DATA FOR THIS EXERCISE section start

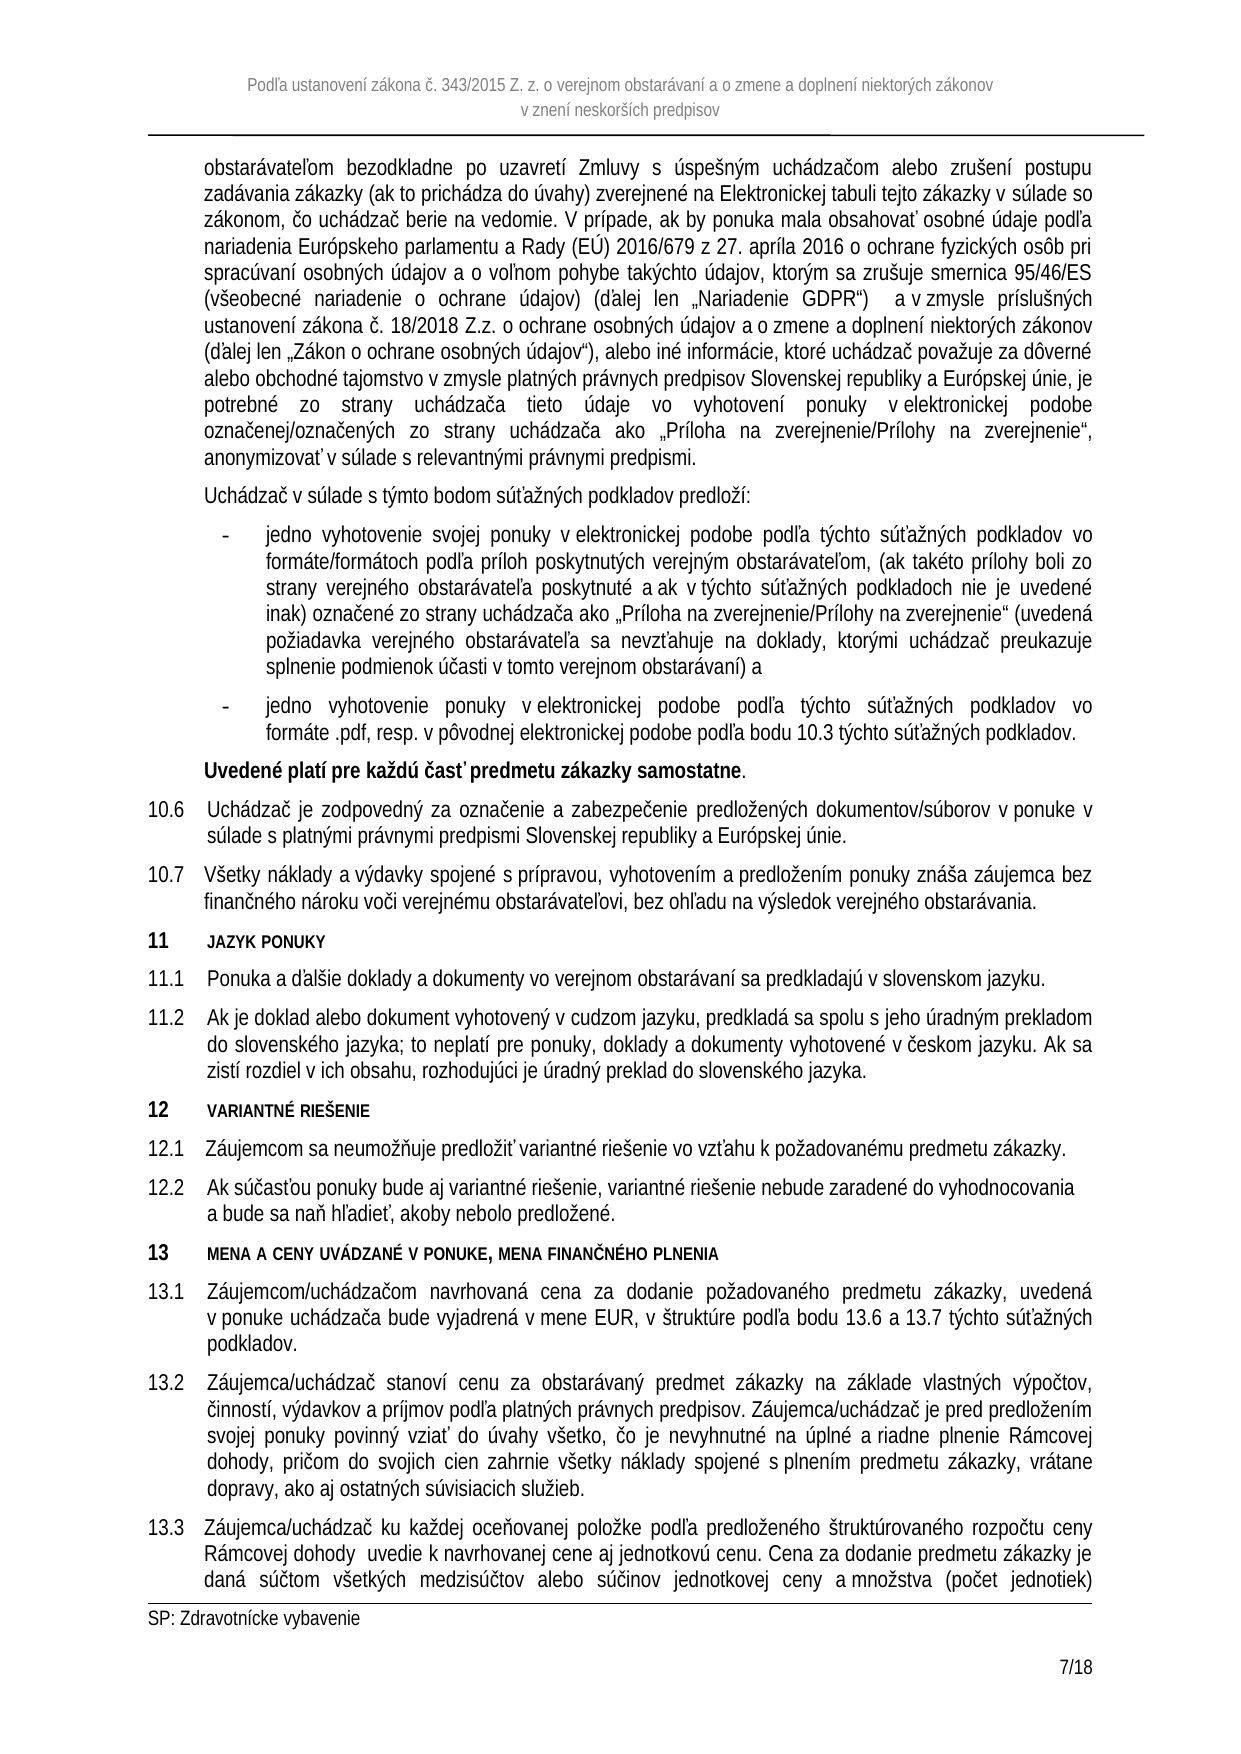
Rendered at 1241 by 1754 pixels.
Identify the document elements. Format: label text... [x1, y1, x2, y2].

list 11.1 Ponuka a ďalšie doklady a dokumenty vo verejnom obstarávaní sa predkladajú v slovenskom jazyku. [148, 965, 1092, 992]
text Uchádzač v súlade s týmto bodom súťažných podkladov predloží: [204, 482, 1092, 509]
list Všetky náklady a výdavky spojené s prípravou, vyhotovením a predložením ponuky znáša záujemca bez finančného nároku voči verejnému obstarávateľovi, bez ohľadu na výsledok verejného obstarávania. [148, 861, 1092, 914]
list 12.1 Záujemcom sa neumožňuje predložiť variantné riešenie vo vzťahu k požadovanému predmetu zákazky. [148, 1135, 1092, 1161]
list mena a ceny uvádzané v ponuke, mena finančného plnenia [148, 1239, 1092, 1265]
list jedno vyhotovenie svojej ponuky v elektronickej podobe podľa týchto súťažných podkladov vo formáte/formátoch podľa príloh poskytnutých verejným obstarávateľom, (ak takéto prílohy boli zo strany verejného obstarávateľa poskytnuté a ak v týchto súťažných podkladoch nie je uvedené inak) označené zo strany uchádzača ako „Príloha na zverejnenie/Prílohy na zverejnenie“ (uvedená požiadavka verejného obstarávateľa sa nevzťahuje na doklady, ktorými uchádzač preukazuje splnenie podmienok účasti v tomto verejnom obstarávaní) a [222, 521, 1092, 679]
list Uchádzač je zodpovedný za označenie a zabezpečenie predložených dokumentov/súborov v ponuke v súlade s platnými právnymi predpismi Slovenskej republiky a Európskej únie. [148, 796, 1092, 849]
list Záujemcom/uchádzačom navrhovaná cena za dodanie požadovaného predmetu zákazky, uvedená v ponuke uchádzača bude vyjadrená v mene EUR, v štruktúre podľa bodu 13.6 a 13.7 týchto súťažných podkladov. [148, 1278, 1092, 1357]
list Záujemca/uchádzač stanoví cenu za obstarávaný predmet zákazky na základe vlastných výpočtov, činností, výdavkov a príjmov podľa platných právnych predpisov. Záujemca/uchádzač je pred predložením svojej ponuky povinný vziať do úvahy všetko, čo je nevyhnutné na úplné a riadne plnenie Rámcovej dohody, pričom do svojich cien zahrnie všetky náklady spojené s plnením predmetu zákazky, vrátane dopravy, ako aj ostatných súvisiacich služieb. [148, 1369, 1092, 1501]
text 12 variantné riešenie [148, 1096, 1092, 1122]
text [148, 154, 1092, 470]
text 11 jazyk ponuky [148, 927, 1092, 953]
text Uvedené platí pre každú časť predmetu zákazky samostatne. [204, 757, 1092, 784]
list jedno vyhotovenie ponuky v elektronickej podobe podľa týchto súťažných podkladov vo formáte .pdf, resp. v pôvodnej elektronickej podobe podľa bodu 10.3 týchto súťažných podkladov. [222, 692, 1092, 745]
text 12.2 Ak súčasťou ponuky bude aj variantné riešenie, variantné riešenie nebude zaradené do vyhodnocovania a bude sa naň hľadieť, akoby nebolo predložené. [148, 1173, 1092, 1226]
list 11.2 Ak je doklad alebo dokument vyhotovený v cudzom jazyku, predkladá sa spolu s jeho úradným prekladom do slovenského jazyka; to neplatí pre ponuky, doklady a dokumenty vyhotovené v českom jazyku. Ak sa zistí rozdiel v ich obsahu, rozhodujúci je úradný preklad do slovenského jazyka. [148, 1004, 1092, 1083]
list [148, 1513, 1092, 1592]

DATA FOR THIS EXERCISE section end

YOUR TASK: Repeat exactly the lines above from the line that contains "text [148, 154, 1092, 470]" through the end. Include both of these ends; leave out everything else.

EXERCISE OUTPUT:
text [148, 154, 1092, 470]
text 11 jazyk ponuky [148, 927, 1092, 953]
text Uvedené platí pre každú časť predmetu zákazky samostatne. [204, 757, 1092, 784]
list jedno vyhotovenie ponuky v elektronickej podobe podľa týchto súťažných podkladov vo formáte .pdf, resp. v pôvodnej elektronickej podobe podľa bodu 10.3 týchto súťažných podkladov. [222, 692, 1092, 745]
text 12.2 Ak súčasťou ponuky bude aj variantné riešenie, variantné riešenie nebude zaradené do vyhodnocovania a bude sa naň hľadieť, akoby nebolo predložené. [148, 1173, 1092, 1226]
list 11.2 Ak je doklad alebo dokument vyhotovený v cudzom jazyku, predkladá sa spolu s jeho úradným prekladom do slovenského jazyka; to neplatí pre ponuky, doklady a dokumenty vyhotovené v českom jazyku. Ak sa zistí rozdiel v ich obsahu, rozhodujúci je úradný preklad do slovenského jazyka. [148, 1004, 1092, 1083]
list [148, 1513, 1092, 1592]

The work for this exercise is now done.